Jon Stewart sharply criticized the media’s reaction to the secret payment conviction of Donald Trump Daily show on Mondaycriticizing the conservative media’s denial of the legality of the trial and condemning the polarized coverage of the event by both sides.
Last Thursday, a Up-to-date York jury found the former president guilty of all 34 counts of falsifying business records after weeks of testimony from a former tabloid publisher, a Hollywood handyman, a former Trump lawyer and a porn star. He will be sentenced on July 11.
In response to Republican commentators’ claims that the trial was rigged, Stewart said: “Yes, we packed a grand jury, presented evidence and heard witnesses… But why weren’t Donald Trump and his family allowed on the grand jury?” Scandalous!”
Later, discussing the media’s weaponization of the justice system, Stewart said: “Maybe our justice system wasn’t a sham, but he certainly applied our justice system to Donald Trump was”
He continued: “To admit to their own political game, to their own attempts to weaponize justice, to their relentless pursuit of their opponents, to their own dehumanizing rhetoric towards the left, would be to admit a particle of reality into the hermetic field of distortion that was created to protect the Magadorians from the harsh the glow of reality.
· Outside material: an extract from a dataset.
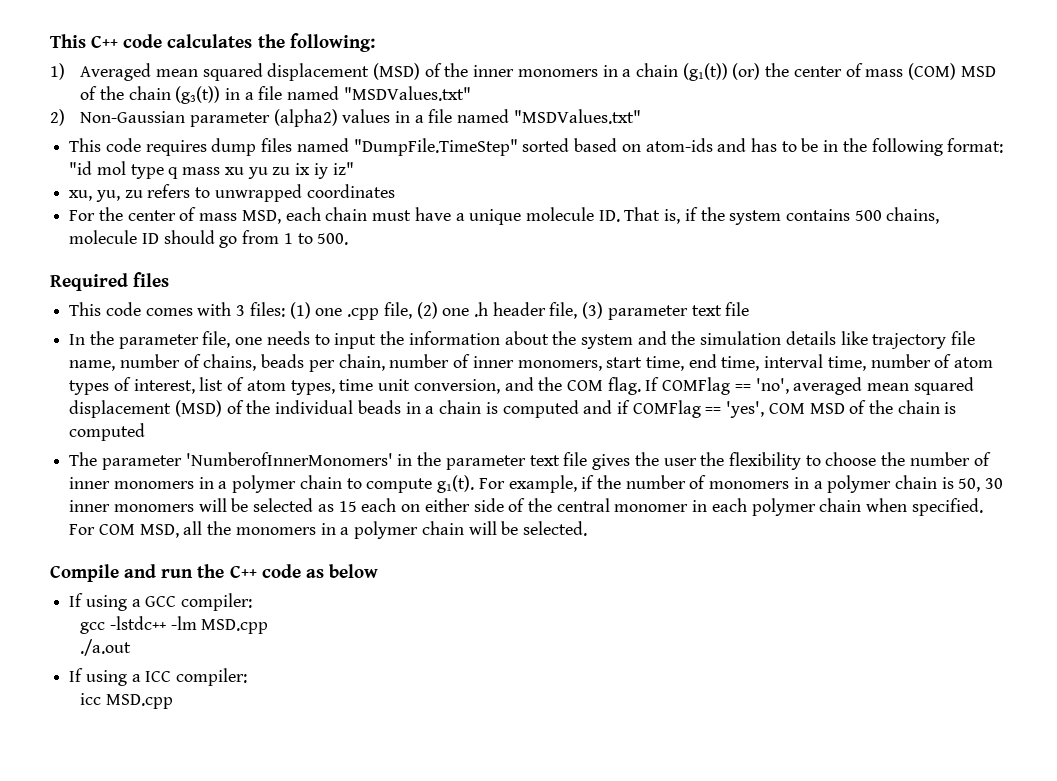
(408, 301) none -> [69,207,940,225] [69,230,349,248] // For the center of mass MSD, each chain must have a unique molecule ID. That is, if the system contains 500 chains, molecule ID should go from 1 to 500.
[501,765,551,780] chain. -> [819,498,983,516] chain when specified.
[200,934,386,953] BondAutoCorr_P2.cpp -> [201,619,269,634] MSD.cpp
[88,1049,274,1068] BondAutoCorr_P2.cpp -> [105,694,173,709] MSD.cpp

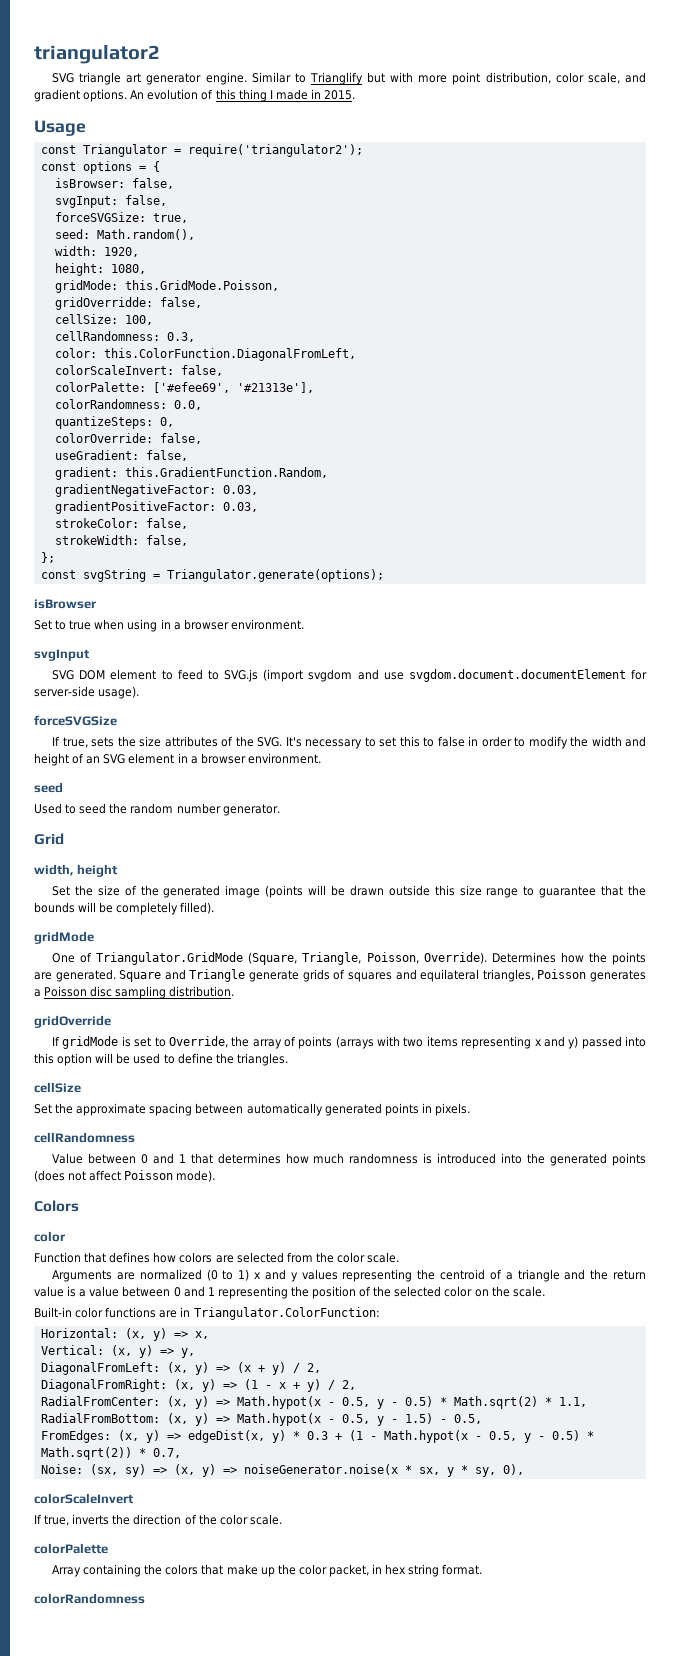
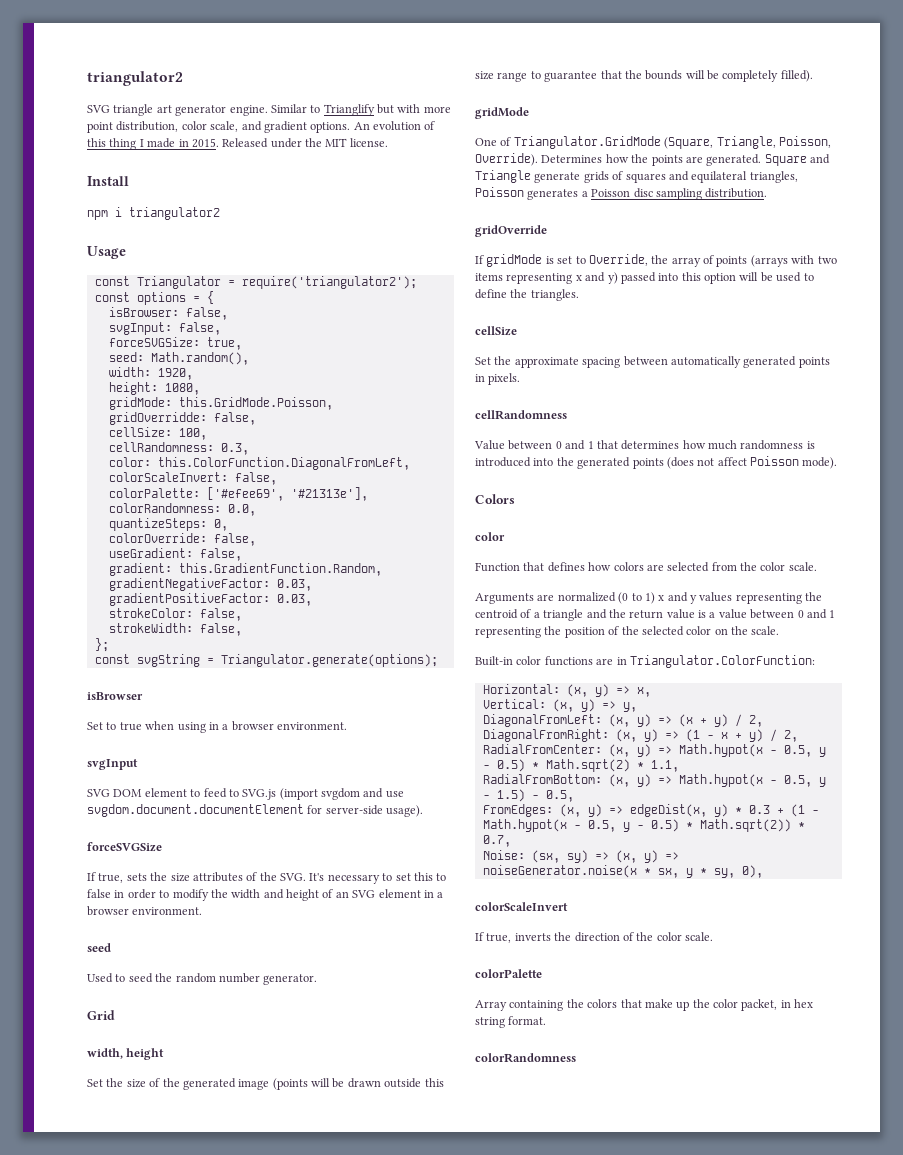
(356, 95) none -> [222,138,388,148] [87,176,129,186] [87,207,220,220] Released under the MIT license. // Install // npm i triangulator2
It’s a place where a moment like this can pass without a sigh of, “What planet do you live on?” For this reason, it is definitely not ours.
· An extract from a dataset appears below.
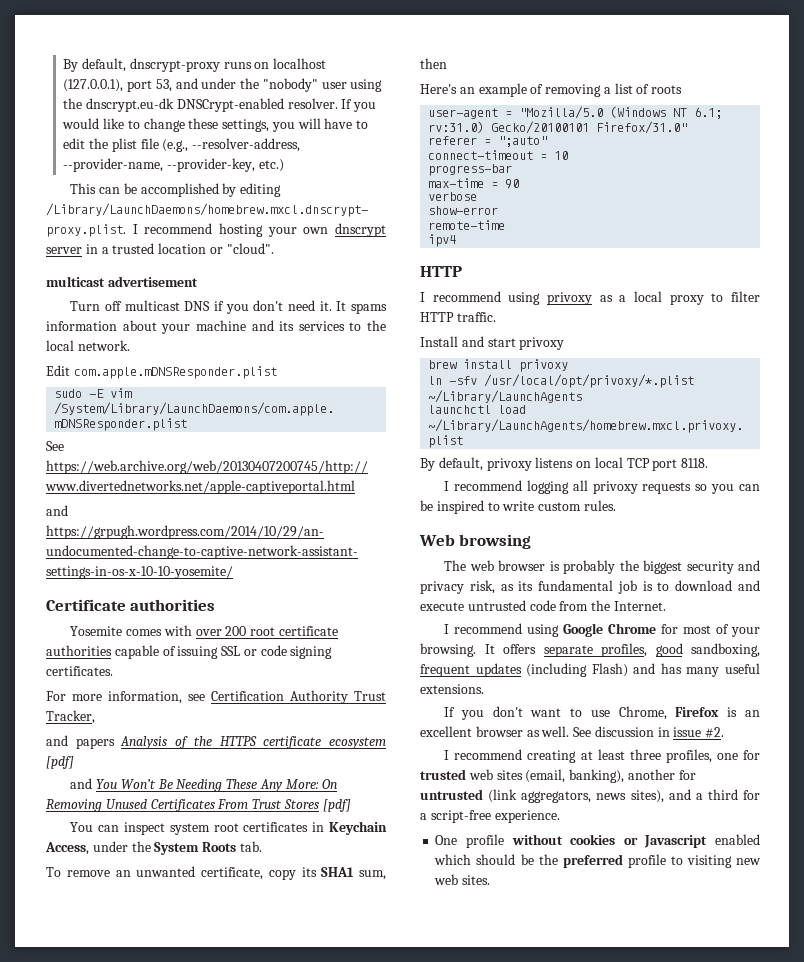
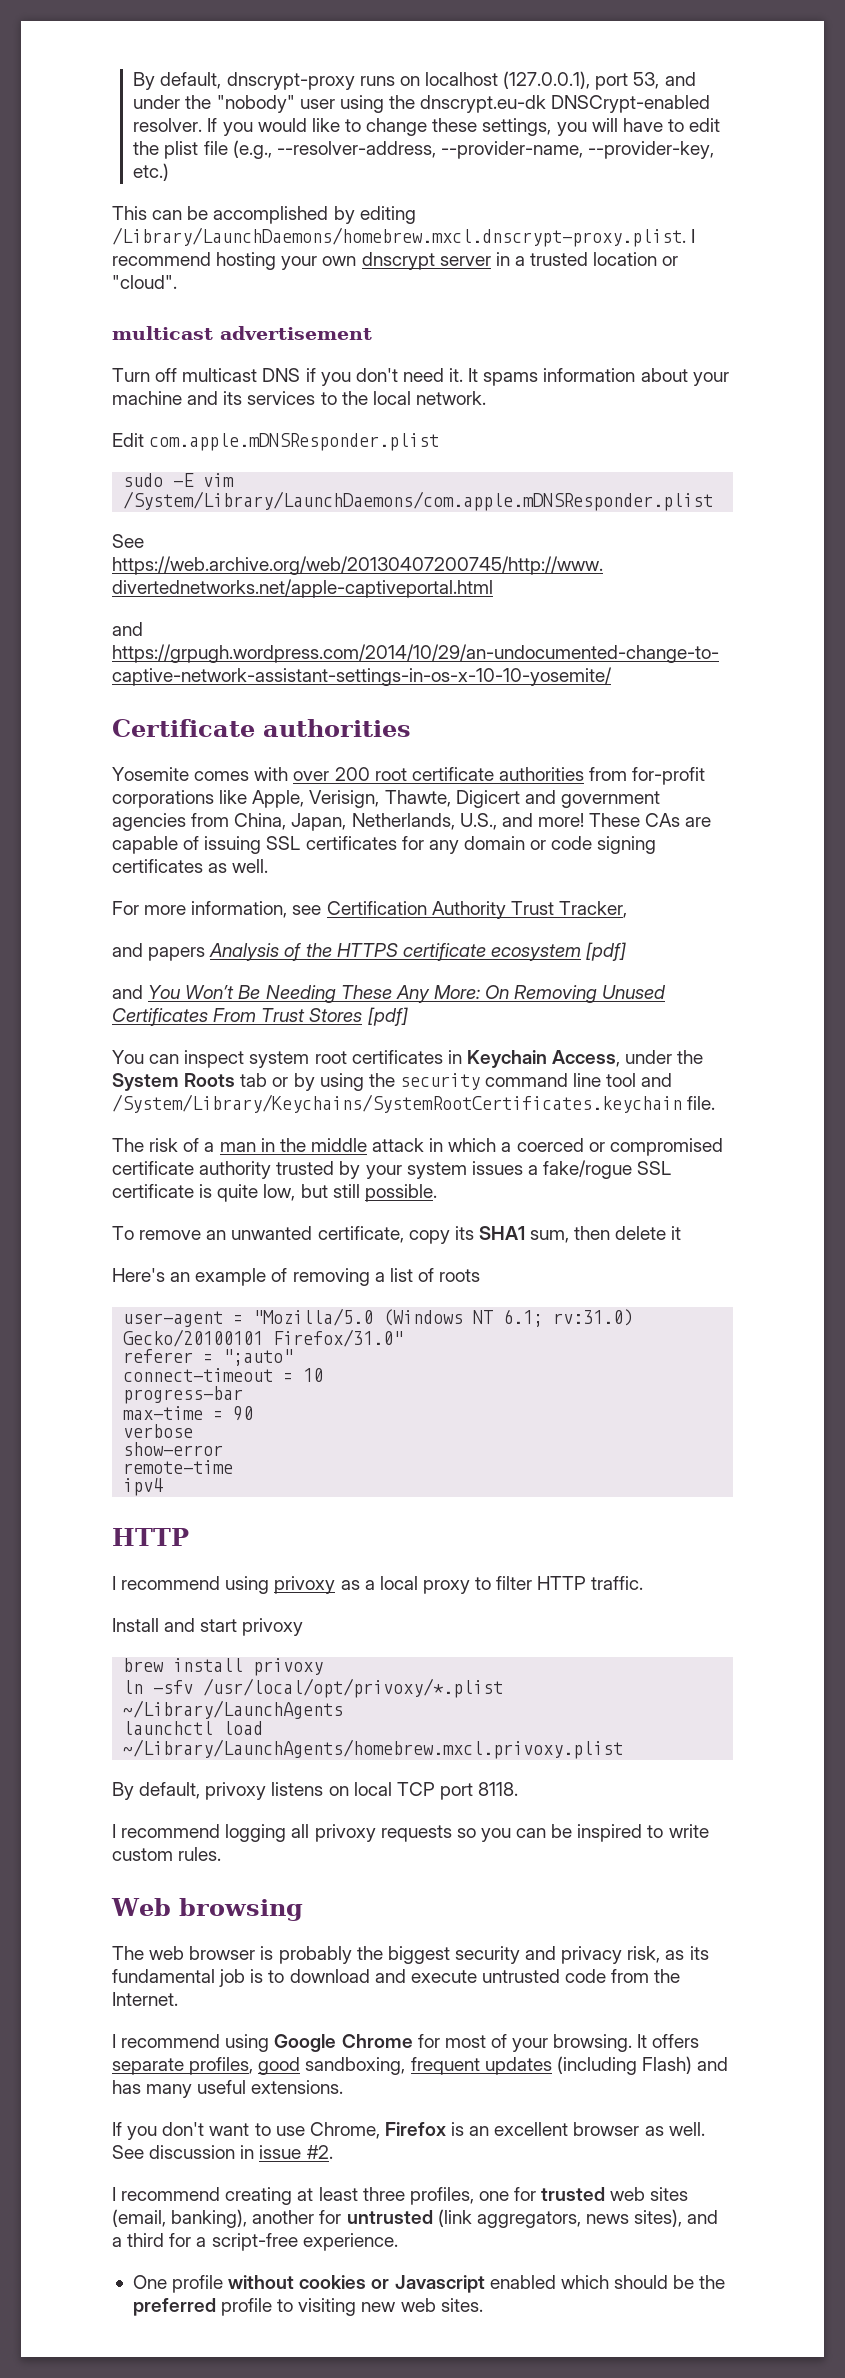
[114,645,333,659] [46,666,113,676] capable of issuing SSL or code signing certificates. -> [589,767,706,785] [112,790,660,808] [112,813,712,831] [112,836,657,854] [112,859,269,873] from for-profit corporations like Apple, Verisign, Thawte, Digicert and government agencies from China, Japan, Netherlands, U.S., and more! These CAs are capable of issuing SSL certificates for any domain or code signing certificates as well.
[239,841,262,852] tab. -> [240,1073,673,1091] [112,1094,716,1113] [112,1138,723,1156] [112,1160,672,1179] [112,1184,437,1202] tab or by using the security command line tool and /System/Library/Keychains/SystemRootCertificates.keychain file. // The risk of a man in the middle attack in which a coerced or compromised certificate authority trusted by your system issues a fake/rogue SSL certificate is quite low, but still possible.
(447, 63) none -> [615,1226,682,1240] delete it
Stewart also addressed Democrats’ reaction to the trial, saying the aftermath “was an exercise in hidden and controlled joy” and that the party’s challenge now will be to find a way to “seize the moment politically without giving the impression that this was the plan all along.” beginning”
He also made fun of Biden’s press conference on Friday, during which the president turned and smiled blankly at the gathered reporters as he left the room. “Why does everything have to be so weird?” Stewart asked, calling the scene a “Cheshire Cat press conference.”
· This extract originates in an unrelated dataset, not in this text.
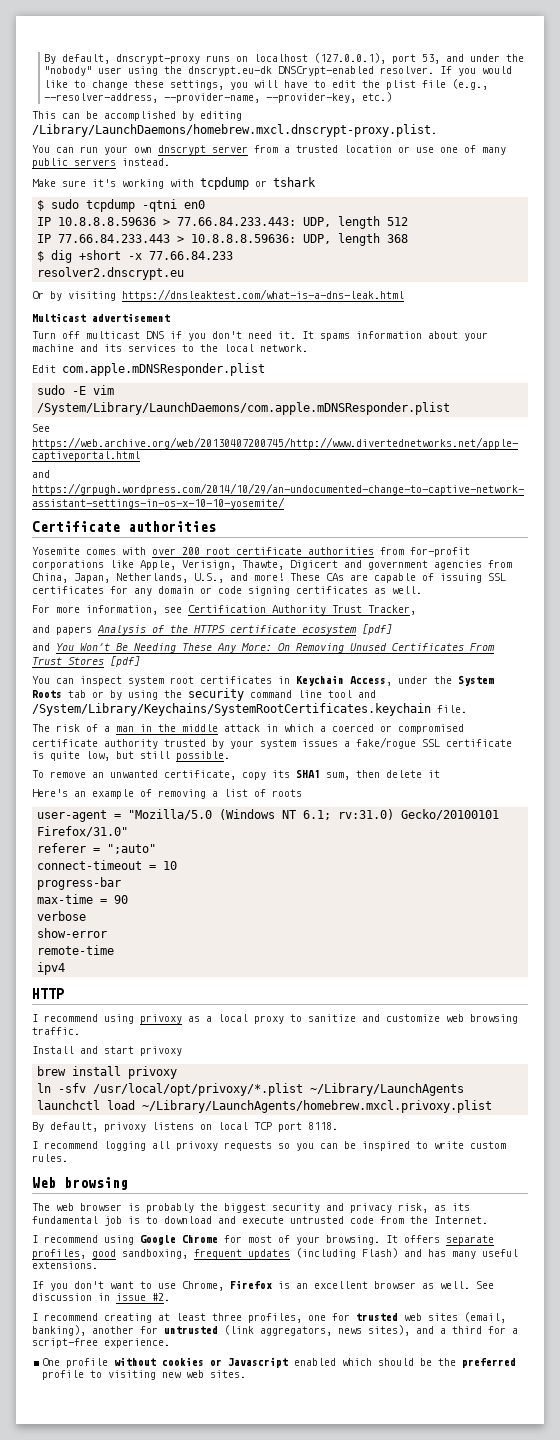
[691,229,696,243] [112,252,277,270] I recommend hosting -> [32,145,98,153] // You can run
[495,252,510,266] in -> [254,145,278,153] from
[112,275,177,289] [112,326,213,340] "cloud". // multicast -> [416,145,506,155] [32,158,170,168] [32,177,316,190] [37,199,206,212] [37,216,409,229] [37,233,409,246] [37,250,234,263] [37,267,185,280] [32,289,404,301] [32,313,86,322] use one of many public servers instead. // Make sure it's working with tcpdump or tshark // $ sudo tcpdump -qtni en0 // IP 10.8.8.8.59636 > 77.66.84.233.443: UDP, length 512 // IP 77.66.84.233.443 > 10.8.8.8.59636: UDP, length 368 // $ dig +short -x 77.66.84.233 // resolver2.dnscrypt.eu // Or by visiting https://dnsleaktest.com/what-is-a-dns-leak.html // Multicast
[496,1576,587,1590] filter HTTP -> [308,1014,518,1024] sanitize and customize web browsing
Stewart concluded his monologue with a pointed attack on the media as a whole, arguing that both sides of the spectrum too often allow politicians to settle their disputes on television rather than in the courts.
“Our political leaders are not in court, they are here on television, where the media has decided that there really is no such thing as reality.”
Stewart then played a montage of news anchors arguing that Americans in the Democratic and Republican Parties currently live in two separate realities. Stewart told the audience he completely disagreed with the idea.
“No, you’re thinking about the multiverse,” Stewart said. “We all live in one reality, and it may be the job of the news media to question the parameters of that reality. Courts are really good at looking back and reconstructing the reality of what happened. The media could do the same, but instead they look to the future and speculate wildly about the future.